„Im Zusammenhang mit den Folgen des Kriegs in der Ukraine hat das Thema ,Wasserstoff-Markthochlauf‘ noch einmal an Bedeutung gewonnen“, sagte Dr. Eren Çam, Manager und Leiter des Bereichs Energierohstoffe am EWI, zu Beginn der digitalen Veranstaltung mit mehr als 150 Teilnehmenden.
Im ersten Teil der Veranstaltung ging es um die Auswirkungen möglicher Grünstrom-Kriterien auf Elektrolyseure. Die Europäische Kommission arbeitet an einer Definition, was genau als „grüner“ Wasserstoff gelten soll. Eines der Kriterien soll voraussichtlich sein, dass der Wasserstoff mit Hilfe von (zusätzlichem) grünen Strom produziert wird. Außerdem soll die Stromproduktion aus erneuerbaren Energien zeitlich und bilanziell ungefähr mit dem Stromverbrauch des Elektrolyseurs übereinstimmen („Gleichzeitigkeitsregel“).
„Wird diese Regel von der EU eher streng ausgelegt, sinken zwar die indirekten Emissionen im Stromsektor“, sagte Philipp Theile, Senior Research Associate am EWI. „Dafür könnten Elektrolyseure deutlich weniger wirtschaftlich sein und auch weniger produzieren.

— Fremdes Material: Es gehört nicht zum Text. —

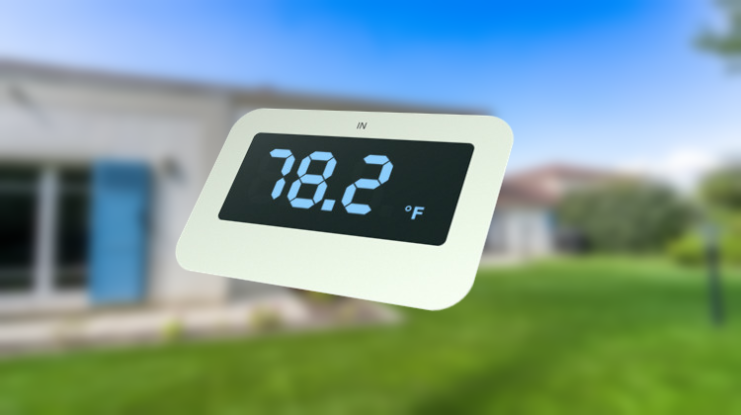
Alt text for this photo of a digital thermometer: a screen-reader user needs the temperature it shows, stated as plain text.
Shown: 78.2 °F
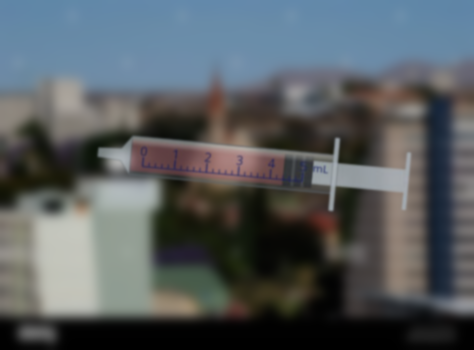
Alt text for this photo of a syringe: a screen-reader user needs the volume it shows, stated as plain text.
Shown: 4.4 mL
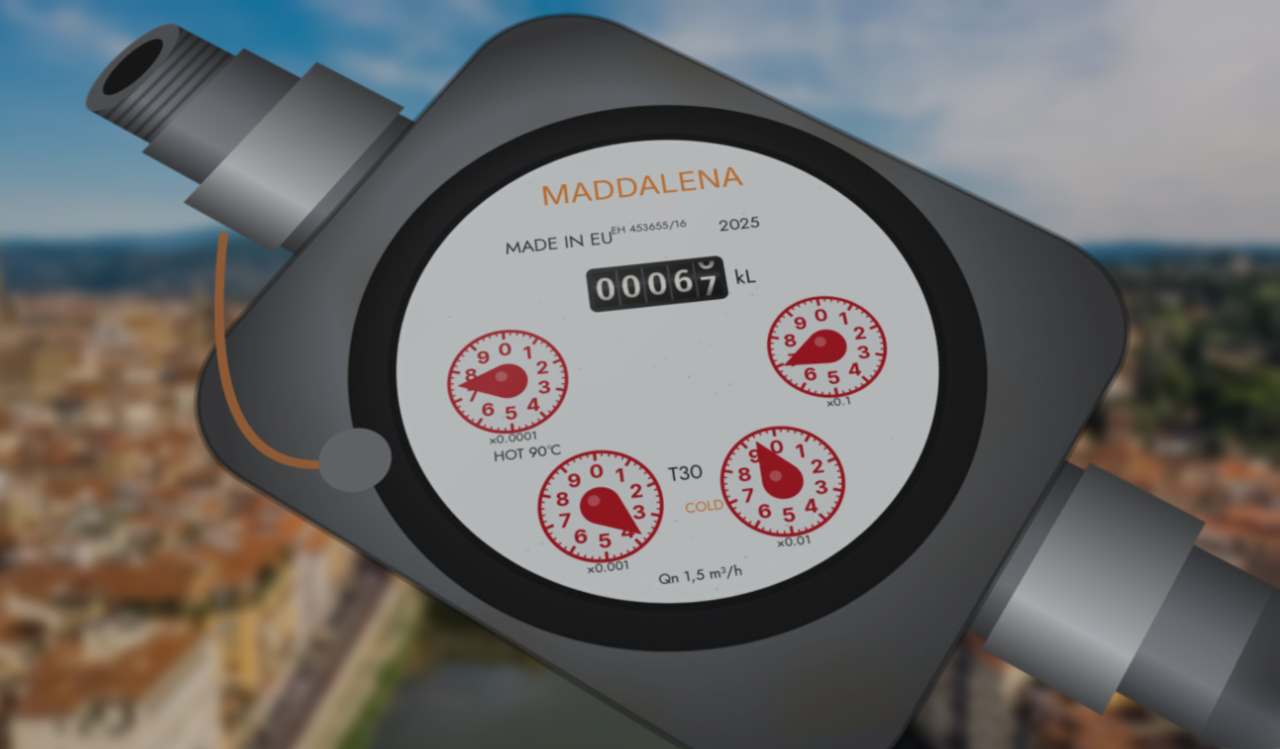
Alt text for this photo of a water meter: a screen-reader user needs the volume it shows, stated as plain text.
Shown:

Die Politik steht vor einem Dilemma.“ Die vorgestellten Erkenntnisse stammen aus dem Policy Brief „Die Gleichzeitigkeitsregel für erneuerbare Strom- und Wasserstoffproduktion – Eine Untersuchung der Wirtschaftlichkeit von Elektrolyseuren“.

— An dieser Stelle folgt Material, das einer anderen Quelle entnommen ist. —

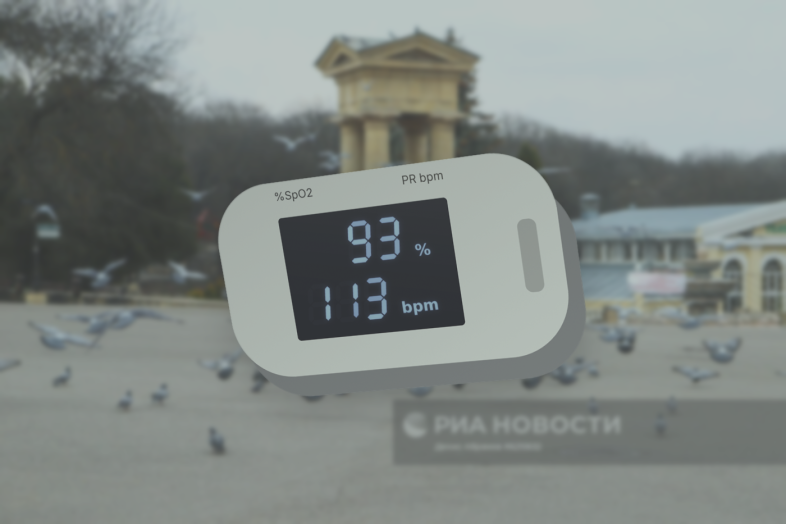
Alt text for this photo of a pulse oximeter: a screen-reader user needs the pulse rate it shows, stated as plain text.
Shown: 113 bpm
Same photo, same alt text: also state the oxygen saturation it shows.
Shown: 93 %
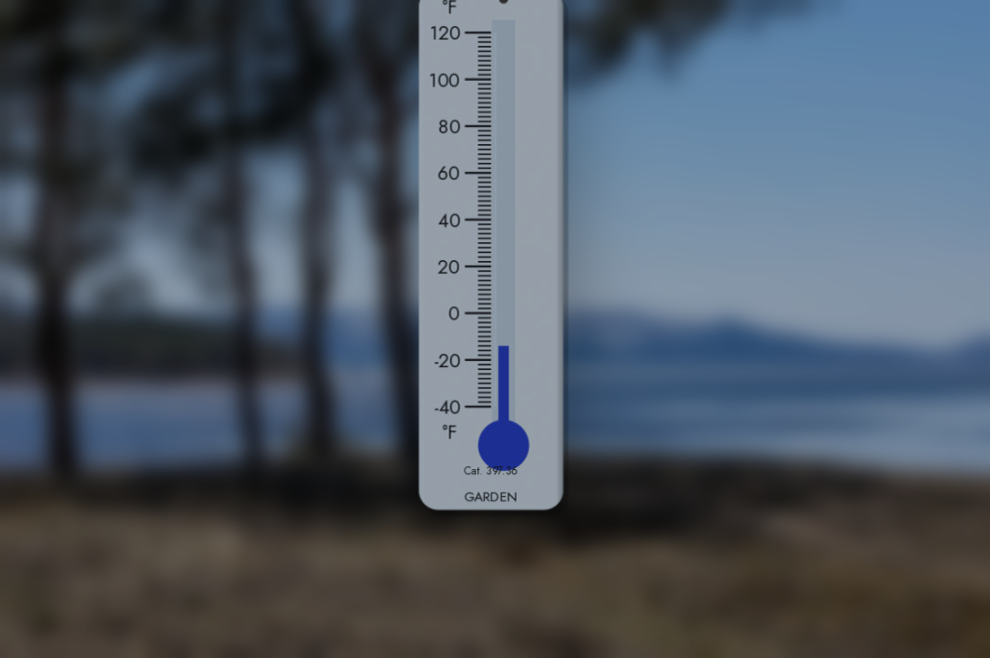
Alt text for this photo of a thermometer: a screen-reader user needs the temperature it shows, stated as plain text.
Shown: -14 °F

Im zweiten Teil der Veranstaltung stellte David Schlund Forschungsergebnisse zum Aufbau einer Wasserstoffwirtschaft in Ostdeutschland vor. In der Studie „Wasserstoffmarkthochlauf in Ostdeutschland bis 2045 – Eine Infrastrukturanalyse anhand der regionalen Erzeugungspotenziale und Bedarfe” hatte ein EWI-Team zwei Szenarien analysiert: Das Szenario „Diversifizierung“ unterstellt eine größere Rolle Wasserstoffs bei der Substitution fossiler Energieträger, während das Szenario „Elektrifizierung“ von einer überwiegenden Elektrifizierung des Energieverbrauchs ausgeht. Die resultierenden Wasserstoffbilanzen ergeben zusammen mit Analysen zu Import- und Exportbedarfen Ostdeutschlands ein mögliches Bild des künftigen Transportbedarfs.
„Je nach Entwicklung der Wasserstoffnachfrage in den einzelnen Sektoren könnte es im Jahr 2045 ein jährliches Wasserstoffdefizit von bis zu 54 TWh in Ostdeutschland geben“, sagte Senior Research Associate Schlund. In beiden Szenarien konzentriere sich die Produktion von Wasserstoff auf die Küstenregionen, während die Nachfrage vor allem in Industriezentren und Ballungsgebieten anfalle. Um den steigenden Transitbedarf zu decken, müssten allerdings bis zum Jahr 2045 zahlreiche Leitungen von Erdgas auf Wasserstoff umgestellt werden sowie neue Pipelines gebaut werden.